Il fut un temps où l’Haïtien était un modèle à suivre en tout ce qui concerne la fierté, la dignité, la suffisance, la solidarité, l’hospitalité etc… Sa vie exprimait ce que l’ethnie avait de plus pur et de plus sain en elle. Et l’écho de ses prouesses se répercutait de cimes en cimes, de la Caraïbe à l’Amérique du Sud en passant par l’Amérique du Nord. Les plus représentatifs d’entre nous ont forcé la plume des plus grands écrivains du monde à nous rendre hommage. Alors, pourquoi deux siècles plus tard, sommes-nous devenus la risée du monde entier qui se croit obligé de nous prendre en pitié, cette » pitié dangereuse » don’t parle Stefan Zweig. Cette espèce de sentiment qui fait plus de mal que de bien à celui qui le reçoit et qui déshumanise complètement celui qui le donne. Il fut un temps où tous les pays réglaient eux-mêmes leurs problèmes sans ingérence étrangère, sans interférence quelconque. Et le monde se portait beaucoup mieux. Mais à partir du moment où la découverte du remède- miracle de la démocratie a commencé à faire ses preuves un peu partout, Haïti était devenue le laboratoire par excellence pour la mise en pratique des théories fumeuses des fabricants d’idéologies.
Il est vrai que ces petits façonniers ont frappé un mur en 1990 lorsqu’ils ont voulu imposer leurs points de vue à ce qu’il est convenu d’appeler les « anciens Haïtiens » avec leur ‘théologie de la libération « . Mais, il est aussi certain qu’ils ont, par la suite reçu l’aide de collaborateurs empressés, qui, par leurs agissements ont démontré au monde entier qu’ils avaient la nostalgie des hauteurs , de la prise en charge et la vocation de l’esclavage. Ce sont ces mêmes individus, porteurs d’une tare originelle de » Congos » qui, aujourd’hui réapparaissent sur la scène à pas feutré pour terminer le travail commencé par l’imposteur en soutane. Ce sont ces mêmes défaitistes qui viennent dire aux héritiers de ces « Hommes-debout », auteurs de l’apothéose de 1804 qu’aujourd’hui, ils doivent reconnaître leur impuissance et surtout consentir à retourner sous le commandment des fils et petits fils de colons. Fais-moi rire ! Ce sont ces mêmes crapules, propriétaires de château dans toutes les métropoles étrangères qui ont dit au peuple : » Prenez donc les fusils que je vous ai distribués, massacrez vos frères, vos parents, vos aînés, incendiez et pillez leurs maisons ,riches ou pauvres, détruisez cette culture et ces institutions qui vous ont fait connaître et mettez-vous sous la garde de vos tuteurs coloniaux ». Quelle audace, quel toupet!
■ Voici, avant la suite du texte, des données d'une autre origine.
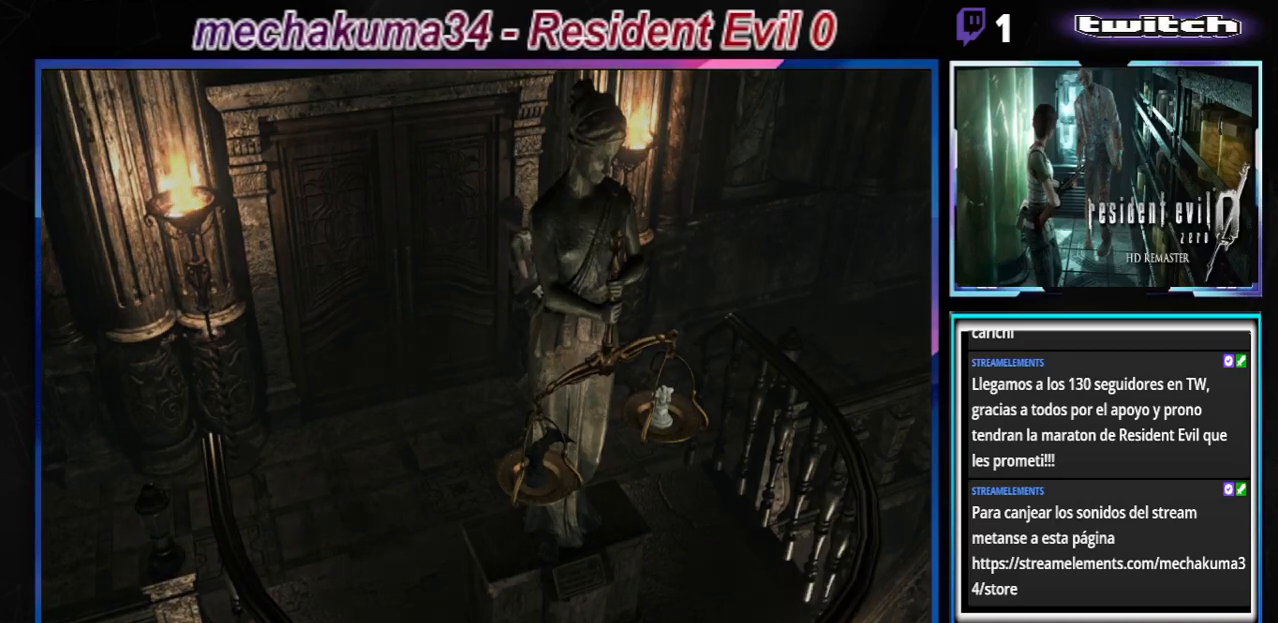
{"buttons": [], "left_stick": "center", "events": [[67, "A", "down"], [167, "left_stick", "up"], [200, "A", "up"], [300, "B", "up"], [300, "left_stick", "center"]]}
Voilà un peu ,en brève hachure d’idées, le sens de la situation que connaît la chétive Haïti. D’un côté, les éternels reptiliens et autres batraciens des marécages puants. De l’autre, » les battants qui savent bien que sous le règne du crime, la place de l’honneur est dans le feu qui détruit en purifiant et dans la lumière qui revitalise en imposant la vertu. Aujourd’hui, l’acte de foi que nous professons est celui d’un homme aux yeux duquel trente -cinq ans durant , on a fait miroiter » l’impossible rêve d’un impossible destin » et celui du citoyen qui a jeté aux orties toute la liste des bonnes manières importées pour ne s’en tenir qu’aux bonnes vieilles intuitions susceptibles de creuser un passage vers le progrès, vers l’Infini en faveur d’un peuple qui en a marre définitivement.. À bon entendeur, salut! Farouchement vôtre.
J.L.T.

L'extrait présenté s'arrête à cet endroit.